Menangkap ikan yang dekat dengan tempat tinggal (sungai, rawa, atau
tempat-tempat yang dangkal di danau-danau) dapat dilakukan oleh kaum wanita dan
anak-anak, sedangkan menangkap ikan di laut lepas pada umumnya dikerjakan
oleh laki-laki. Selain itu, ada anggota masyarakat yang membuat beliung kasar
di tempat yang disebut atelier, ada yang bertugas menghaluskan, dan
sebagainya.
D. Masa Perundagian: Budaya
Megalithik dan Budaya Logam
Masa ini
disebut masa perundagian yaitu dari kata undagi yang berarti terampil
karena pada masa ini muncul golongan undagi atau golongan yang terampil
melakukan suatu jenis usaha tertentu, seperti membuat alat-alat dari logam,
rumah kayu, gerabah, perhiasan, dan sebagainya.

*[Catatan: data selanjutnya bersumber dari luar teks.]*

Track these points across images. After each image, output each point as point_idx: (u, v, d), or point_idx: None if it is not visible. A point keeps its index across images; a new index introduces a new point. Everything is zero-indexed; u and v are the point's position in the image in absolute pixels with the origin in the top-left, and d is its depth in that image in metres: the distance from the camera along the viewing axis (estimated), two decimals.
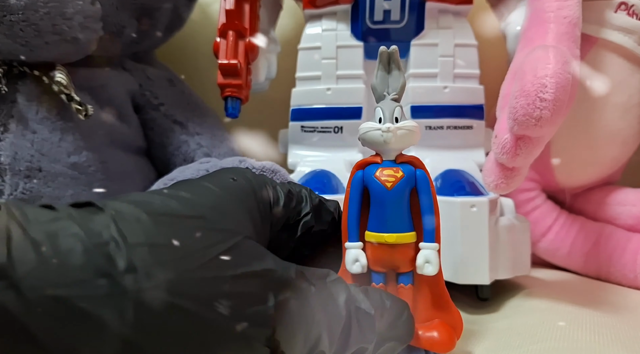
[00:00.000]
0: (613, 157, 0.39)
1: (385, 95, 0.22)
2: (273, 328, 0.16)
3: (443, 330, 0.21)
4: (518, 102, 0.24)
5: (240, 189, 0.20)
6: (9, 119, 0.31)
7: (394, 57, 0.22)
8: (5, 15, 0.29)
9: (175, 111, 0.39)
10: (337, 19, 0.35)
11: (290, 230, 0.22)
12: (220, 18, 0.34)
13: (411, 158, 0.22)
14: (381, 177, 0.21)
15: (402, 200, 0.21)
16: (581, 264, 0.38)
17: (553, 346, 0.23)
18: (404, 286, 0.22)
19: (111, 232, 0.15)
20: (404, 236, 0.21)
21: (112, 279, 0.14)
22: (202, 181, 0.19)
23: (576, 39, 0.29)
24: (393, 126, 0.21)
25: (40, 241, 0.14)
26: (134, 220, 0.16)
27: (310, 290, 0.18)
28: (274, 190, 0.21)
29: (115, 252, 0.14)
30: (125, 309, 0.14)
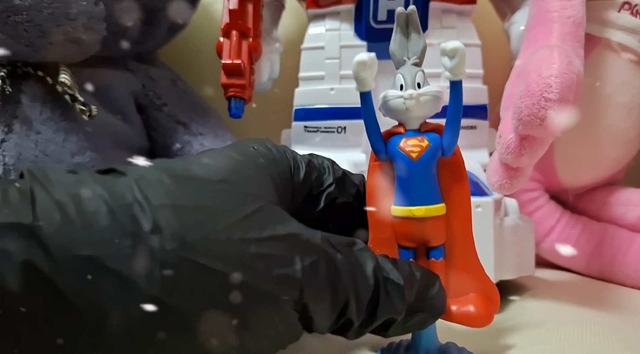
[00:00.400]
0: (616, 157, 0.39)
1: (405, 60, 0.21)
2: (300, 291, 0.16)
3: (479, 303, 0.20)
4: (523, 101, 0.24)
5: (261, 156, 0.19)
6: (13, 120, 0.32)
7: (412, 18, 0.21)
8: (10, 15, 0.29)
9: (179, 111, 0.39)
10: (340, 18, 0.35)
11: (313, 201, 0.21)
12: (224, 18, 0.34)
13: (436, 125, 0.21)
14: (406, 148, 0.20)
15: (429, 170, 0.20)
16: (584, 264, 0.38)
17: (557, 347, 0.23)
18: (435, 260, 0.20)
19: (135, 194, 0.15)
20: (433, 209, 0.20)
21: (138, 239, 0.14)
22: (223, 150, 0.19)
23: (580, 39, 0.29)
24: (415, 92, 0.20)
25: (64, 203, 0.14)
26: (156, 182, 0.16)
27: (336, 256, 0.17)
28: (294, 159, 0.21)
29: (140, 213, 0.14)
30: (152, 268, 0.14)
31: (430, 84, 0.20)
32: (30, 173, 0.15)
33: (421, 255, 0.21)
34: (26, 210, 0.14)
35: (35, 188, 0.14)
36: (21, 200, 0.14)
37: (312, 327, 0.18)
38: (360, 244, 0.19)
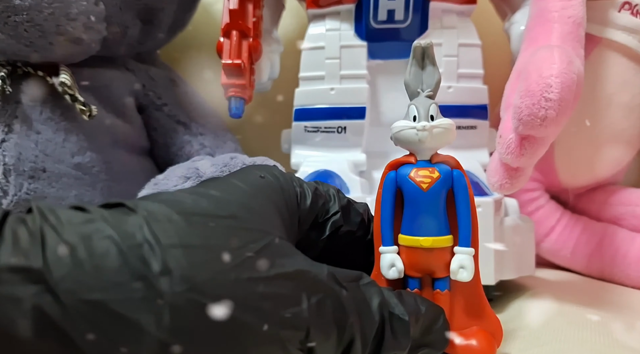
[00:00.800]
0: (616, 157, 0.39)
1: (419, 91, 0.21)
2: (307, 330, 0.16)
3: (482, 338, 0.20)
4: (523, 101, 0.24)
5: (268, 187, 0.19)
6: (13, 120, 0.32)
7: (429, 52, 0.21)
8: (10, 16, 0.29)
9: (179, 111, 0.39)
10: (340, 18, 0.35)
11: (318, 229, 0.21)
12: (224, 18, 0.34)
13: (447, 158, 0.21)
14: (416, 178, 0.20)
15: (438, 202, 0.20)
16: (584, 264, 0.38)
17: (558, 348, 0.23)
18: (440, 292, 0.21)
19: (144, 234, 0.15)
20: (440, 240, 0.20)
21: (147, 282, 0.14)
22: (230, 179, 0.19)
23: (580, 39, 0.29)
24: (429, 124, 0.20)
25: (74, 245, 0.14)
26: (166, 220, 0.15)
27: (342, 292, 0.17)
28: (300, 187, 0.21)
29: (150, 254, 0.14)
30: (162, 312, 0.14)
31: (442, 117, 0.21)
32: (40, 211, 0.15)
33: (427, 284, 0.21)
34: (36, 254, 0.13)
35: (45, 230, 0.14)
36: (31, 243, 0.14)
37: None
38: (366, 278, 0.19)
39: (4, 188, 0.31)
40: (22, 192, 0.31)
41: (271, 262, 0.16)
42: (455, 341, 0.20)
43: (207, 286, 0.15)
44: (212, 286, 0.15)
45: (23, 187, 0.31)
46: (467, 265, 0.20)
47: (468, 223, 0.20)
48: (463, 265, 0.20)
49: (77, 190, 0.33)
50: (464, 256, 0.20)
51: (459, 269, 0.20)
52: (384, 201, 0.21)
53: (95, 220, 0.15)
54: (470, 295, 0.21)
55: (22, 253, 0.13)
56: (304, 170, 0.34)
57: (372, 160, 0.35)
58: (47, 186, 0.32)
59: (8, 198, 0.31)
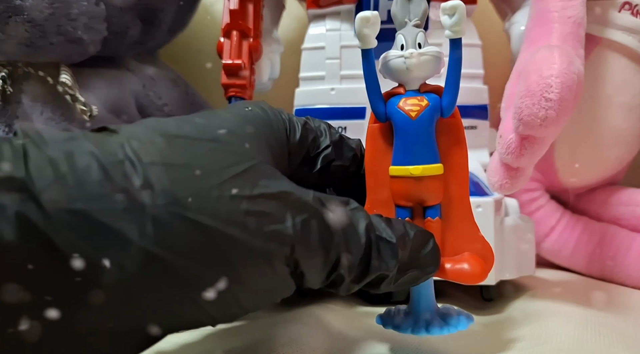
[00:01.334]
0: (617, 157, 0.39)
1: (406, 21, 0.21)
2: (292, 247, 0.16)
3: (473, 262, 0.20)
4: (523, 102, 0.24)
5: (256, 118, 0.19)
6: (14, 120, 0.32)
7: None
8: (11, 16, 0.29)
9: (179, 111, 0.39)
10: (341, 19, 0.35)
11: (309, 163, 0.21)
12: (224, 18, 0.34)
13: (436, 86, 0.21)
14: (405, 107, 0.20)
15: (427, 130, 0.20)
16: (585, 264, 0.38)
17: (558, 347, 0.23)
18: (432, 219, 0.21)
19: (126, 152, 0.15)
20: (430, 168, 0.20)
21: (129, 194, 0.14)
22: (217, 111, 0.19)
23: (581, 39, 0.29)
24: (416, 51, 0.20)
25: (57, 159, 0.14)
26: (148, 141, 0.16)
27: (328, 214, 0.17)
28: (290, 121, 0.21)
29: (131, 170, 0.15)
30: (144, 223, 0.14)
31: (430, 45, 0.21)
32: (23, 131, 0.15)
33: (418, 214, 0.21)
34: (19, 165, 0.14)
35: (28, 145, 0.14)
36: (14, 156, 0.14)
37: (304, 282, 0.18)
38: (353, 203, 0.19)
39: None
40: None
41: (255, 183, 0.16)
42: (445, 266, 0.20)
43: (189, 201, 0.15)
44: (195, 201, 0.15)
45: None
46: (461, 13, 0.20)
47: None
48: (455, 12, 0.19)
49: None
50: None
51: None
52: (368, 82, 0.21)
53: (77, 138, 0.15)
54: (461, 222, 0.21)
55: (5, 164, 0.14)
56: None
57: None
58: None
59: None
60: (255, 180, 0.16)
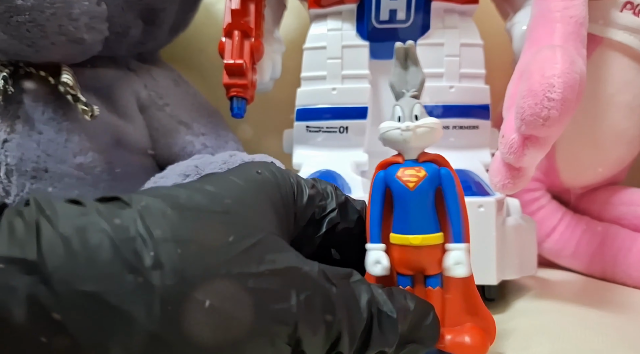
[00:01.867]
0: (618, 157, 0.39)
1: (404, 92, 0.22)
2: (295, 325, 0.16)
3: (475, 334, 0.20)
4: (526, 101, 0.24)
5: (265, 182, 0.19)
6: (16, 120, 0.32)
7: (411, 52, 0.22)
8: (12, 16, 0.29)
9: (180, 111, 0.39)
10: (342, 18, 0.35)
11: (315, 226, 0.21)
12: (226, 18, 0.34)
13: (435, 156, 0.21)
14: (403, 177, 0.21)
15: (426, 200, 0.20)
16: (586, 264, 0.38)
17: (561, 347, 0.23)
18: (432, 289, 0.21)
19: (138, 227, 0.15)
20: (429, 238, 0.20)
21: (139, 275, 0.14)
22: (227, 175, 0.19)
23: (583, 39, 0.29)
24: (412, 124, 0.20)
25: (69, 237, 0.14)
26: (160, 214, 0.16)
27: (332, 289, 0.17)
28: (298, 184, 0.21)
29: (142, 248, 0.15)
30: (152, 304, 0.14)
31: (427, 116, 0.21)
32: (37, 203, 0.15)
33: (419, 281, 0.21)
34: (31, 245, 0.14)
35: (41, 222, 0.14)
36: (27, 234, 0.14)
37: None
38: (356, 276, 0.19)
39: (6, 188, 0.31)
40: (24, 192, 0.31)
41: (262, 258, 0.16)
42: (446, 338, 0.20)
43: (197, 280, 0.15)
44: (202, 280, 0.15)
45: (25, 187, 0.31)
46: (462, 260, 0.20)
47: (459, 219, 0.20)
48: (458, 261, 0.20)
49: (79, 190, 0.33)
50: (458, 252, 0.20)
51: (454, 265, 0.20)
52: (373, 201, 0.21)
53: (90, 213, 0.15)
54: (463, 292, 0.21)
55: (18, 245, 0.14)
56: (305, 170, 0.35)
57: (374, 160, 0.34)
58: (49, 186, 0.32)
59: (10, 199, 0.31)
60: (262, 255, 0.16)
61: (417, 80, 0.22)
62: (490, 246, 0.28)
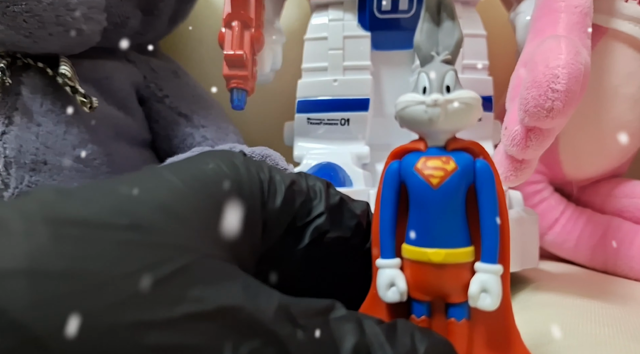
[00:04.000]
0: (621, 149, 0.39)
1: (433, 55, 0.16)
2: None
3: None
4: (529, 93, 0.24)
5: (215, 180, 0.14)
6: (14, 112, 0.31)
7: (446, 2, 0.16)
8: (9, 6, 0.29)
9: (180, 103, 0.39)
10: (344, 8, 0.35)
11: (296, 235, 0.16)
12: (226, 8, 0.33)
13: (469, 143, 0.15)
14: (424, 170, 0.15)
15: (453, 203, 0.15)
16: (588, 257, 0.38)
17: (564, 340, 0.23)
18: (456, 321, 0.15)
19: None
20: (455, 254, 0.15)
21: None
22: (163, 171, 0.14)
23: (587, 29, 0.29)
24: (442, 98, 0.15)
25: None
26: (22, 232, 0.11)
27: (294, 336, 0.12)
28: (270, 181, 0.16)
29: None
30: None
31: (462, 88, 0.15)
32: None
33: (438, 311, 0.16)
34: None
35: None
36: None
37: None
38: (339, 310, 0.14)
39: (5, 180, 0.31)
40: (23, 185, 0.31)
41: (181, 296, 0.11)
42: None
43: (55, 341, 0.10)
44: (65, 341, 0.10)
45: (24, 180, 0.31)
46: (491, 287, 0.15)
47: (494, 231, 0.15)
48: (486, 288, 0.15)
49: (79, 182, 0.32)
50: (487, 276, 0.15)
51: (479, 293, 0.15)
52: (383, 201, 0.16)
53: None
54: (497, 326, 0.16)
55: None
56: (306, 162, 0.34)
57: (376, 153, 0.35)
58: (48, 178, 0.31)
59: (9, 191, 0.30)
60: (182, 292, 0.11)
61: (452, 40, 0.16)
62: None
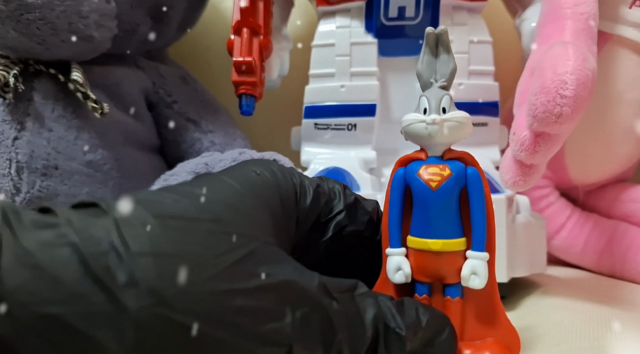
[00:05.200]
0: (627, 154, 0.39)
1: (432, 82, 0.20)
2: (289, 347, 0.15)
3: (496, 350, 0.19)
4: (538, 98, 0.24)
5: (262, 184, 0.18)
6: (26, 117, 0.32)
7: (443, 38, 0.20)
8: (22, 13, 0.29)
9: (189, 109, 0.39)
10: (351, 15, 0.35)
11: (320, 229, 0.20)
12: (235, 15, 0.34)
13: (462, 154, 0.19)
14: (425, 176, 0.19)
15: (449, 202, 0.19)
16: (595, 261, 0.38)
17: (577, 346, 0.23)
18: (452, 299, 0.19)
19: (112, 239, 0.13)
20: (450, 243, 0.19)
21: (110, 294, 0.13)
22: (221, 176, 0.18)
23: (593, 36, 0.29)
24: (439, 117, 0.19)
25: (32, 251, 0.13)
26: (139, 224, 0.14)
27: (332, 305, 0.16)
28: (301, 184, 0.19)
29: (116, 263, 0.13)
30: (125, 329, 0.12)
31: (456, 109, 0.19)
32: (3, 213, 0.13)
33: (437, 290, 0.20)
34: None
35: (4, 234, 0.13)
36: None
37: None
38: (362, 288, 0.18)
39: (17, 185, 0.31)
40: (34, 190, 0.31)
41: (253, 272, 0.15)
42: (464, 353, 0.19)
43: (177, 300, 0.13)
44: (183, 300, 0.13)
45: (35, 185, 0.31)
46: (479, 271, 0.18)
47: (482, 225, 0.19)
48: (475, 271, 0.18)
49: (89, 187, 0.33)
50: (476, 261, 0.19)
51: (470, 275, 0.19)
52: (391, 200, 0.20)
53: (60, 225, 0.13)
54: (485, 303, 0.20)
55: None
56: (313, 167, 0.35)
57: (383, 157, 0.35)
58: (59, 183, 0.32)
59: (21, 196, 0.31)
60: (254, 269, 0.15)
61: (448, 69, 0.20)
62: (500, 244, 0.28)
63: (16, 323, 0.12)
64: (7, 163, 0.31)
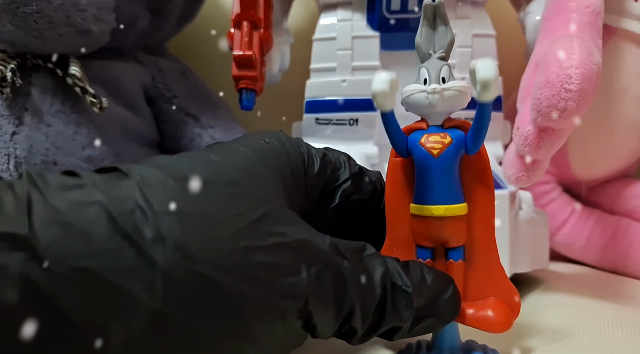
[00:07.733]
0: (630, 150, 0.38)
1: (430, 53, 0.20)
2: (306, 300, 0.16)
3: (498, 308, 0.19)
4: (542, 93, 0.24)
5: (272, 152, 0.19)
6: (24, 112, 0.31)
7: (440, 11, 0.20)
8: (19, 7, 0.29)
9: (189, 104, 0.39)
10: (352, 8, 0.35)
11: (327, 197, 0.21)
12: (235, 8, 0.33)
13: (461, 122, 0.20)
14: (426, 144, 0.19)
15: (450, 168, 0.19)
16: (597, 257, 0.38)
17: (580, 341, 0.22)
18: (454, 261, 0.20)
19: (137, 199, 0.14)
20: (453, 208, 0.19)
21: (139, 249, 0.13)
22: (233, 144, 0.18)
23: (599, 29, 0.29)
24: (439, 87, 0.19)
25: (62, 210, 0.13)
26: (160, 186, 0.15)
27: (343, 264, 0.17)
28: (308, 153, 0.20)
29: (142, 221, 0.14)
30: (154, 280, 0.13)
31: (455, 79, 0.20)
32: (29, 176, 0.14)
33: (439, 254, 0.20)
34: (22, 219, 0.13)
35: (33, 195, 0.13)
36: (17, 208, 0.13)
37: (315, 333, 0.17)
38: (370, 249, 0.18)
39: None
40: None
41: (270, 231, 0.16)
42: (467, 312, 0.20)
43: (201, 254, 0.14)
44: (207, 255, 0.14)
45: None
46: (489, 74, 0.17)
47: None
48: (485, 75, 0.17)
49: None
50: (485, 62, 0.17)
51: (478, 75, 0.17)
52: None
53: (86, 185, 0.14)
54: (486, 265, 0.20)
55: (8, 219, 0.13)
56: None
57: (384, 153, 0.34)
58: None
59: None
60: (271, 228, 0.16)
61: (446, 41, 0.20)
62: (503, 240, 0.28)
63: (53, 277, 0.13)
64: (5, 158, 0.30)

Munculnya kemampuan
membuat alat-alat dari logam tersebut tidak menggantikan mata pencarian
pokok: bercocok tanam.
Dalam perkembangannya, alat-alat dari logam itu juga dipakai untuk
tujuan ritual keagamaan, seiring dengan semakin berkembangnya sistem
kepercayaan mereka dalam bentuk animism dan dinamisme.
Sementara itu, penduduk Nusantara hidup secara menetap di
desa-desa di daerah pegunungan, dataran rendah, dan di tepi pantai dalam tata
kehidupan yang makin teratur dan terpimpin.